How to Grill Salmon on the Grill

Grilling salmon directly on the grill yields crispy skin and a smoky flavor, and only takes 3-5 minutes per side. You can serve the grilled salmon as is, or dress it up with a bright, punchy sauce like Fried Herb Salsa.

  1. Preheat the grill to high heat, and spray it with cooking oil to prevent sticking.
  2. Season the salmon filets’ flesh side with salt, and drizzle them with olive oil. Keep the skin sides dry so that they get crispy.  
  3. Carefully lay the salmon filets, flesh-side down, on the hot grill. Grill for 3-5 minutes, depending on the thickness of the filets. 
  4. With a spatula, flip the filets onto their skin sides. Keep cooking for another 3-5 minutes, or until the fish is almost entirely opaque, has a firm yet flaky texture, and an instant thermometer inserted into the thickest part reads 135-140 degrees. At this point, the fish will still be a little rare, but remember that it’ll keep cooking as it rests.

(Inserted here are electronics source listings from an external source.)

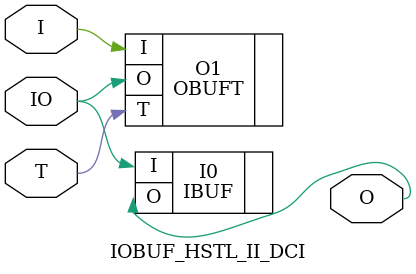
<source format=v>


`timescale  1 ps / 1 ps


module IOBUF_HSTL_II_DCI (O, IO, I, T);

    output O;

    inout  IO;

    input  I, T;

        OBUFT #(.IOSTANDARD("HSTL_II_DCI") ) O1 (.O(IO), .I(I), .T(T)); 
	IBUF #(.IOSTANDARD("HSTL_II_DCI"))  I0 (.O(O), .I(IO));
        

endmodule



</source>
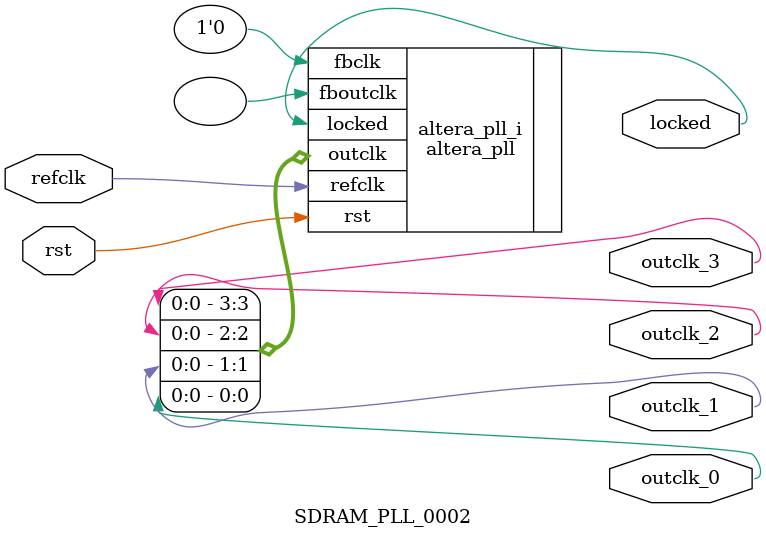
<source format=v>
`timescale 1ns/10ps
module  SDRAM_PLL_0002(

    // interface 'refclk'
    input wire refclk,

    // interface 'reset'
    input wire rst,

    // interface 'outclk0'
    output wire outclk_0,

    // interface 'outclk1'
    output wire outclk_1,

    // interface 'outclk2'
    output wire outclk_2,

    // interface 'outclk3'
    output wire outclk_3,

    // interface 'locked'
    output wire locked
);

    altera_pll #(
        .fractional_vco_multiplier("false"),
        .reference_clock_frequency("12.0 MHz"),
        .operation_mode("direct"),
        .number_of_clocks(4),
        .output_clock_frequency0("25.000000 MHz"),
        .phase_shift0("0 ps"),
        .duty_cycle0(50),
        .output_clock_frequency1("250.000000 MHz"),
        .phase_shift1("0 ps"),
        .duty_cycle1(50),
        .output_clock_frequency2("150.000000 MHz"),
        .phase_shift2("0 ps"),
        .duty_cycle2(50),
        .output_clock_frequency3("150.000000 MHz"),
        .phase_shift3("5000 ps"),
        .duty_cycle3(50),
        .output_clock_frequency4("0 MHz"),
        .phase_shift4("0 ps"),
        .duty_cycle4(50),
        .output_clock_frequency5("0 MHz"),
        .phase_shift5("0 ps"),
        .duty_cycle5(50),
        .output_clock_frequency6("0 MHz"),
        .phase_shift6("0 ps"),
        .duty_cycle6(50),
        .output_clock_frequency7("0 MHz"),
        .phase_shift7("0 ps"),
        .duty_cycle7(50),
        .output_clock_frequency8("0 MHz"),
        .phase_shift8("0 ps"),
        .duty_cycle8(50),
        .output_clock_frequency9("0 MHz"),
        .phase_shift9("0 ps"),
        .duty_cycle9(50),
        .output_clock_frequency10("0 MHz"),
        .phase_shift10("0 ps"),
        .duty_cycle10(50),
        .output_clock_frequency11("0 MHz"),
        .phase_shift11("0 ps"),
        .duty_cycle11(50),
        .output_clock_frequency12("0 MHz"),
        .phase_shift12("0 ps"),
        .duty_cycle12(50),
        .output_clock_frequency13("0 MHz"),
        .phase_shift13("0 ps"),
        .duty_cycle13(50),
        .output_clock_frequency14("0 MHz"),
        .phase_shift14("0 ps"),
        .duty_cycle14(50),
        .output_clock_frequency15("0 MHz"),
        .phase_shift15("0 ps"),
        .duty_cycle15(50),
        .output_clock_frequency16("0 MHz"),
        .phase_shift16("0 ps"),
        .duty_cycle16(50),
        .output_clock_frequency17("0 MHz"),
        .phase_shift17("0 ps"),
        .duty_cycle17(50),
        .pll_type("General"),
        .pll_subtype("General")
    ) altera_pll_i (
        .rst    (rst),
        .outclk    ({outclk_3, outclk_2, outclk_1, outclk_0}),
        .locked    (locked),
        .fboutclk    ( ),
        .fbclk    (1'b0),
        .refclk    (refclk)
    );
endmodule


</source>
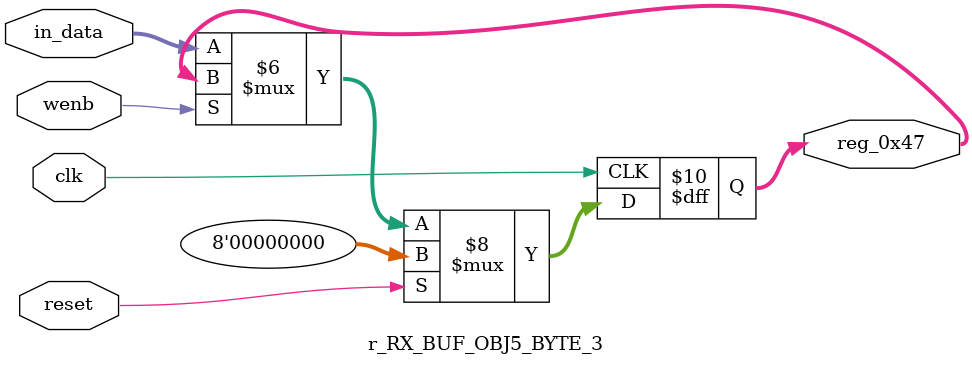
<source format=v>
module r_RX_BUF_OBJ5_BYTE_3(output reg [7:0] reg_0x47, input wire reset, input wire wenb, input wire [7:0] in_data, input wire clk);
	always@(posedge clk)
	begin
		if(reset==0) begin
			if(wenb==0)
				reg_0x47<=in_data;
			else
				reg_0x47<=reg_0x47;
		end
		else
			reg_0x47<=8'h00;
	end
endmodule
</source>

How to Grill Salmon in Foil

While it’s not completely necessary, there are many benefits to grilling salmon in foil. For example, the foil is much less likely to stick to the grates, and makes for a tidy package (including easy assembly and easy clean-up). In addition, a foil package creates a steamy environment that cooks the fish evenly and quickly. If you feel inspired, you can add aromatics like thyme, bay leaves, and lemon slices to the foil package to flavor the fish as it cooks.

  1. Preheat the grill to medium heat.
  2. Drizzle a generous piece of foil with olive oil to prevent sticking, then place the salmon filets skin-side down on the foil.
  3. Season the salmon filets with salt, and drizzle with olive oil.
  4. Close the foil package, carefully place it on the grill, and close the grill. 
  5. Check for doneness after about 8 minutes. Depending on the thickness of the filets, they could take more time. You’ll know they’re done if the filets are almost entirely opaque, with a firm yet flaky texture, and if an instant thermometer reads 135-140 degrees.

How Long to Grill Salmon

According to the USDA, the internal temperature of salmon should reach 145 degrees before you eat it. Keep in mind that the salmon will keep cooking a bit once taken off the grill. Salmon cooked to 145 degrees will be quite firm and well-done, so if you prefer your fish a bit rarer, keep that in mind. While instant thermometers are helpful and important tools, we also recommend testing the fish by poking it with a fork; if it’s nice and flaky, it’s cooked. On the other hand, if there are still some more solid parts, it’s not done yet.

The exact timing of grilling salmon will differ depending on the size of your filets and the strength of your grill, so it’s best to check regularly to avoid dry, overcooked salmon.